I’m in the back seat of dad’s car on the way to school. Mum is in the front passenger seat, and to my left, in the back, a blue biro slowly and meticulously draws a simple flower on the plain page of a notebook. A round centre grows a series of identical ovoid petals.
It seemed odd, a grown-up doing this childish thing (I would now say childlike – a huge and significant difference). Later, discovering that Auntie Shirley did yoga, I realised that she must have been practising what we would now called mindfulness, long before the shops filled with colouring books for adults, and smartphones put meditation in our pockets. These simple flowers were mandalas, I suppose. While she was slowly drawing those flowers, Auntie Shirley wasn’t smiling. Her absorption seemed too intense for any signal of feeling directed outwards. I think, though, that these morning journeys on her way to the playgroup that mum ran with Auntie Shirley were the only times that I recall her without a smile on her face.

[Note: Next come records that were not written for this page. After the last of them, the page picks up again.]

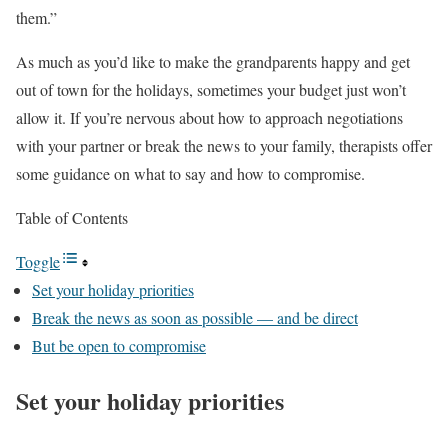
them.”
As much as you’d like to make the grandparents happy and get
out of town for the holidays, sometimes your budget just won’t
allow it. If you’re nervous about how to approach negotiations
with your partner or break the news to your family, therapists offer
some guidance on what to say and how to compromise.
Table of Contents
Toggle
Set your holiday priorities
Break the news as soon as possible — and be direct
But be open to compromise
Set your holiday priorities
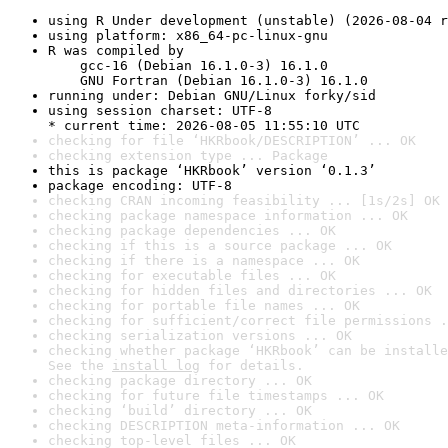
using R Under development (unstable) (2026-08-04 r
using platform: x86_64-pc-linux-gnu
R was compiled by

    gcc-16 (Debian 16.1.0-3) 16.1.0

    GNU Fortran (Debian 16.1.0-3) 16.1.0
running under: Debian GNU/Linux forky/sid
using session charset: UTF-8

* current time: 2026-08-05 11:55:10 UTC
checking for file ‘HKRbook/DESCRIPTION’ ... OK
checking extension type ... Package
this is package ‘HKRbook’ version ‘0.1.3’
package encoding: UTF-8
checking CRAN incoming feasibility ... [1s/2s] OK
checking package namespace information ... OK
checking package dependencies ... OK
checking if this is a source package ... OK
checking if there is a namespace ... OK
checking for executable files ... OK
checking for hidden files and directories ... OK
checking for portable file names ... OK
checking for sufficient/correct file permissions .
checking serialization versions ... OK
checking whether package ‘HKRbook’ can be installe
See the 
install log
 for details.
checking package directory ... OK
checking for future file timestamps ... OK
checking ‘build’ directory ... OK
checking DESCRIPTION meta-information ... OK
checking top-level files ... OK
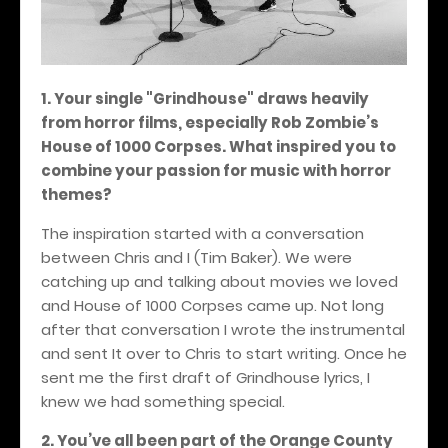
1. Your single "Grindhouse" draws heavily
from horror films, especially Rob Zombie’s
House of 1000 Corpses. What inspired you to
combine your passion for music with horror
themes?
The inspiration started with a conversation
between Chris and I (Tim Baker). We were
catching up and talking about movies we loved
and House of 1000 Corpses came up. Not long
after that conversation I wrote the instrumental
and sent It over to Chris to start writing. Once he
sent me the first draft of Grindhouse lyrics, I
knew we had something special.
2. You’ve all been part of the Orange County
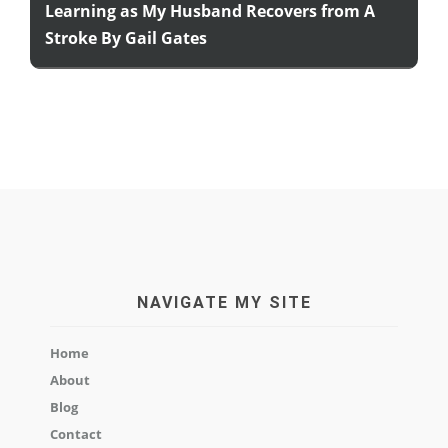
Learning as My Husband Recovers from A
Stroke By Gail Gates
NAVIGATE MY SITE
Home
About
Blog
Contact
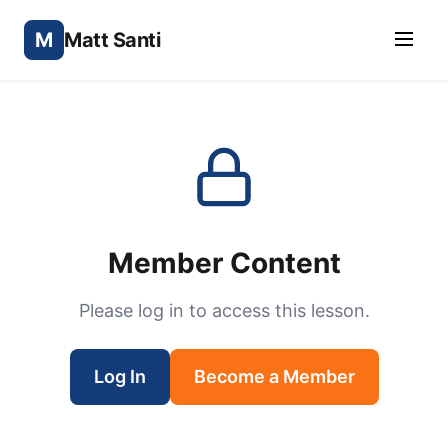
M
Matt Santi
Member Content
Please log in to access this lesson.
Log In
Become a Member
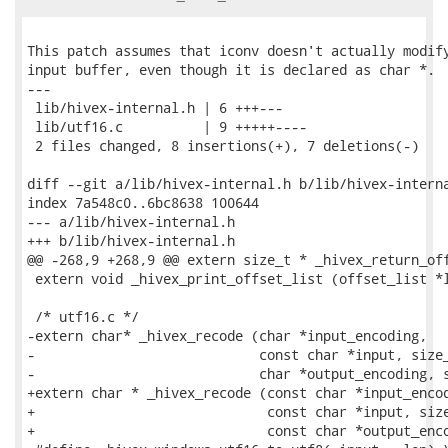
This patch assumes that iconv doesn't actually modify
input buffer, even though it is declared as char *.

---

 lib/hivex-internal.h | 6 +++---

 lib/utf16.c          | 9 +++++----

 2 files changed, 8 insertions(+), 7 deletions(-)

diff --git a/lib/hivex-internal.h b/lib/hivex-interna
index 7a548c0..6bc8638 100644

--- a/lib/hivex-internal.h

+++ b/lib/hivex-internal.h

@@ -268,9 +268,9 @@ extern size_t * _hivex_return_off
 extern void _hivex_print_offset_list (offset_list *l
 /* utf16.c */

-extern char* _hivex_recode (char *input_encoding,

-                            const char *input, size_
-                            char *output_encoding, s
+extern char * _hivex_recode (const char *input_encod
+                             const char *input, size
+                             const char *output_enco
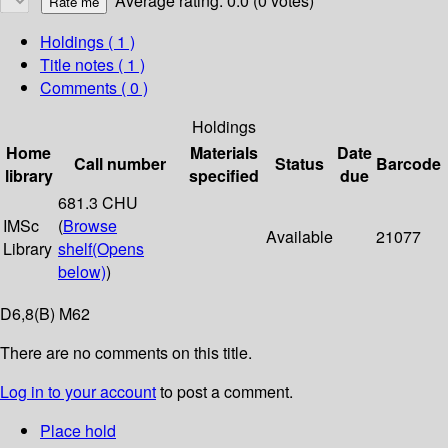
Average rating: 0.0 (0 votes)
Holdings
( 1 )
Title notes ( 1 )
Comments ( 0 )
Holdings
Home
Materials
Date
Call number
Status
Barcode
library
specified
due
681.3 CHU
IMSc
(
Browse
Available
21077
Library
shelf
(Opens
below)
)
D6,8(B) M62
There are no comments on this title.
Log in to your account
to post a comment.
Place hold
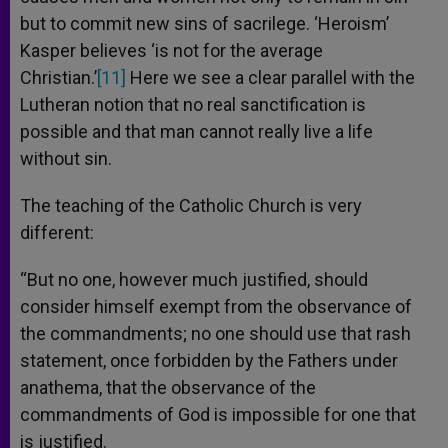
but to commit new sins of sacrilege. ‘Heroism’
Kasper believes ‘is not for the average
Christian.’
[11]
Here we see a clear parallel with the
Lutheran notion that no real sanctification is
possible and that man cannot really live a life
without sin.
The teaching of the Catholic Church is very
different:
“But no one, however much justified, should
consider himself exempt from the observance of
the commandments; no one should use that rash
statement, once forbidden by the Fathers under
anathema, that the observance of the
commandments of God is impossible for one that
is justified.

It was a smile that seemed largely oblivious to things that make most of us smile, coming from within, rather than triggered by outside stimulus. Most of us smile when we see, or think of something that makes us happy, contented, loved. Auntie Shirley’s unwavering smile expressed her resolute facing towards happiness, contentment, love and making those things happen in the lives of those she was caring for. Whatever strong serenity she drew from her yoga and meditation, and from her Christian prayer and worship, she carried into her work and relationships. I recall a strident preacher in the days of my evangelical fervour once describe yoga as ‘a landing pad for satan.’ What nonsense. Too many people have been wounded and made to despise faith by that kind of exclusionary dogma. Auntie Shirley, like mum, saw, I believe, the best in everyone and every thing, and gently drew that best out even from places where it was determined to remain hidden. She had the kind of faith that gently, undemonstratively, embraces those who can’t embrace it for themselves.

Auntie Shirley was not my ‘real’ auntie. As was common back then, any adult friends of mum and dad were ‘aunties’ and ‘uncles’, and Auntie Shirley and Uncle Doug might as well have been family for the part they played in my life. Auntie Shirley was a central and much loved part of my upbringing in the little playgroup in grandad’s old terraced house in Barlick, where she was half of such a marvellous partnership with mum. She continued to be a loving and interested part of my life as I moved through school, away to university, marriage and family. Christmas cards continued to come every year, shamefully unreciprocated, until eventually one change of address too many meant they eventually no longer arrived (though it wouldn’t surprise me if they were still being sent). On increasingly rare visits home, when I saw Auntie Shirley at church events and then the funerals of mum and, much later, dad, that full-faced smile was always there. People age, of course, and die, but somehow real smiles, the ones from within, born of love, stay the same so Auntie Shirley, even though she has now gone to her rest, has always seemed somehow ageless to me. That smile, shining with love, and hope, and faith, and care will be carried by all of us who were fortunate to have been known by her, and passed on to those we care for in our turn.